--- PROVIDED MATERIAL Enclosed Below ---

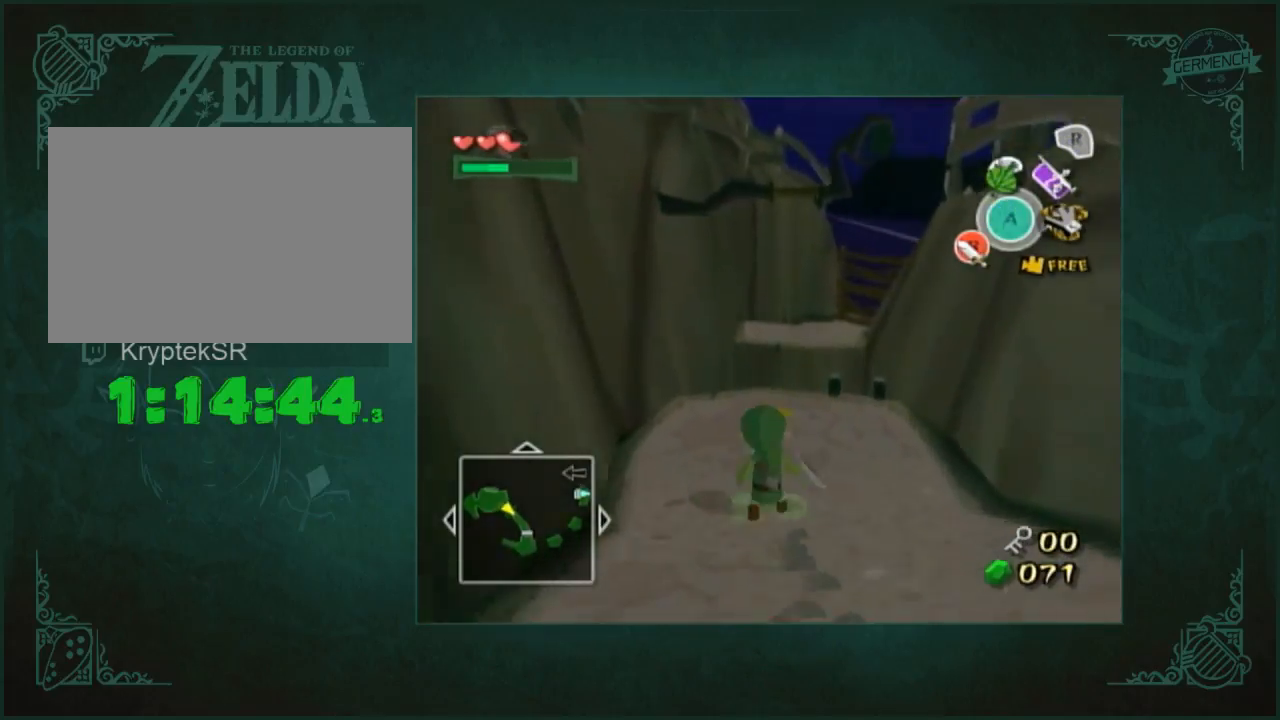
{"buttons": ["A"], "left_stick": "up", "right_stick": "center", "button_events": [[433, "A", "down"]]}
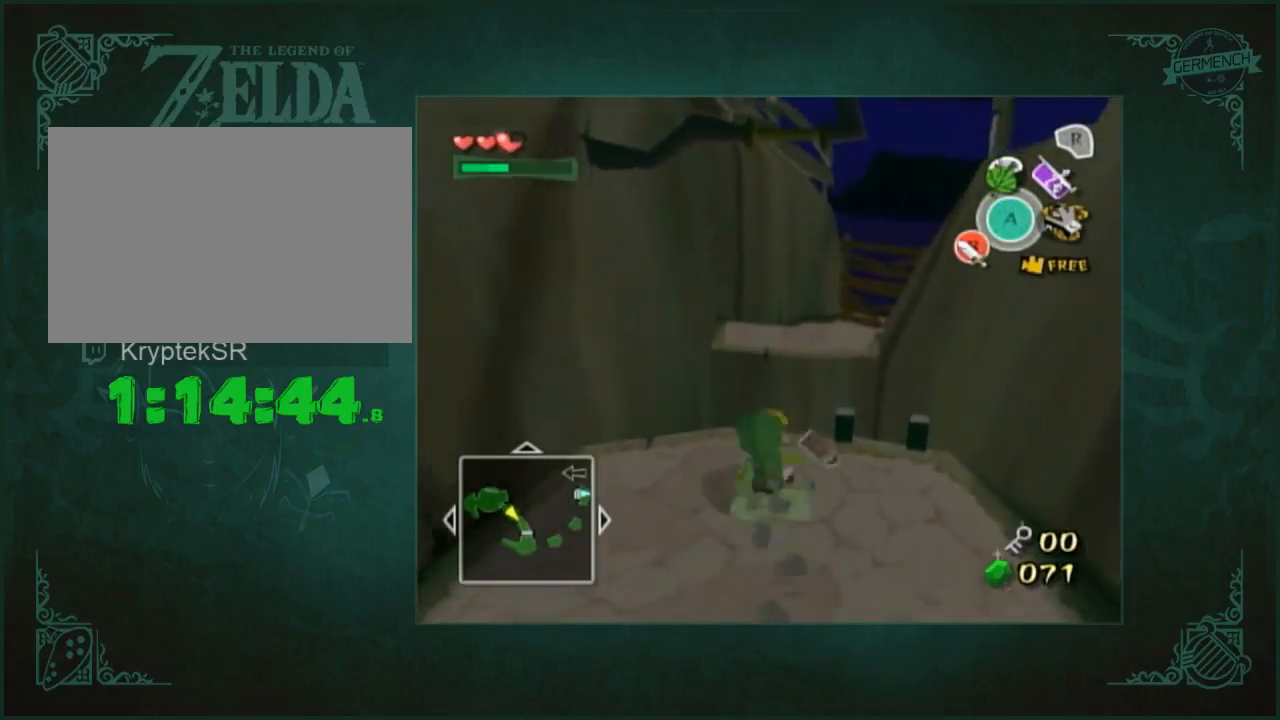
{"buttons": [], "left_stick": "up", "right_stick": "center", "button_events": [[33, "A", "up"]]}
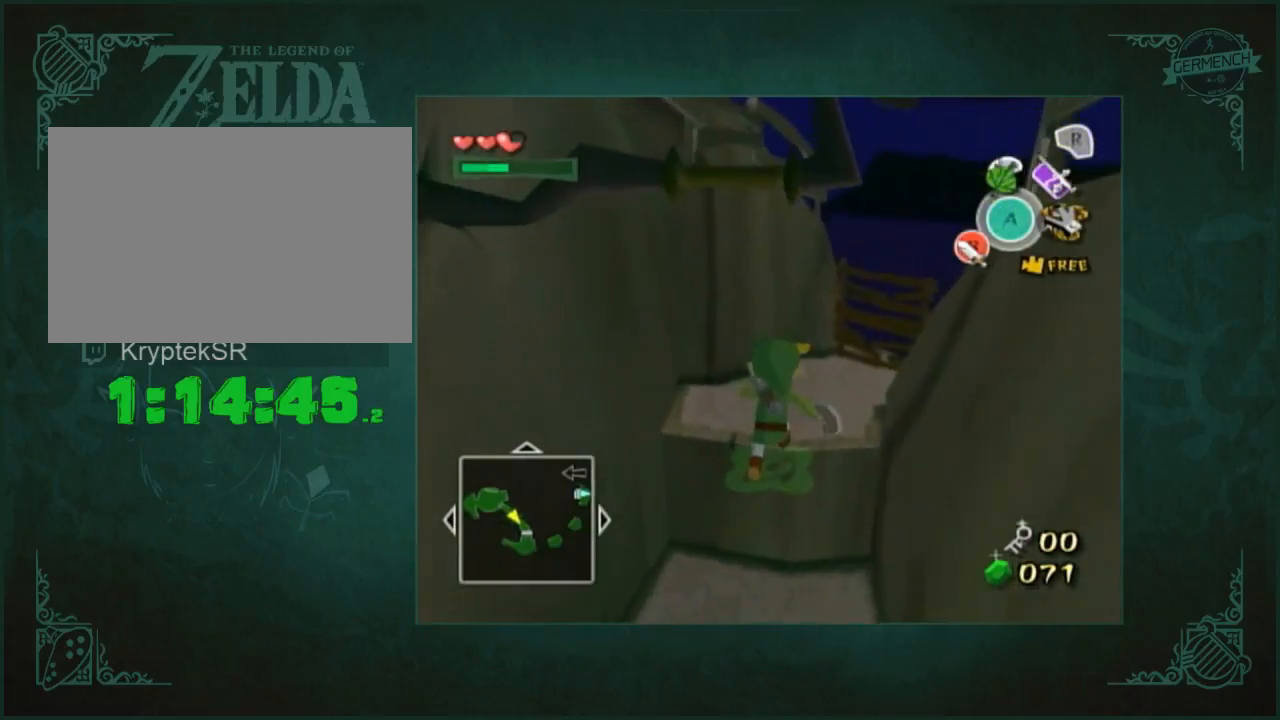
{"buttons": [], "left_stick": "up", "right_stick": "center", "button_events": [[233, "Y", "down"], [333, "Y", "up"]]}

--- End of Enclosed PROVIDED MATERIAL ---

Reproduce the listing word for word and omit its pictures.

## FINAL ANSWER
{"buttons": ["A"], "left_stick": "up", "right_stick": "center", "button_events": [[433, "A", "down"]]}
{"buttons": [], "left_stick": "up", "right_stick": "center", "button_events": [[33, "A", "up"]]}
{"buttons": [], "left_stick": "up", "right_stick": "center", "button_events": [[233, "Y", "down"], [333, "Y", "up"]]}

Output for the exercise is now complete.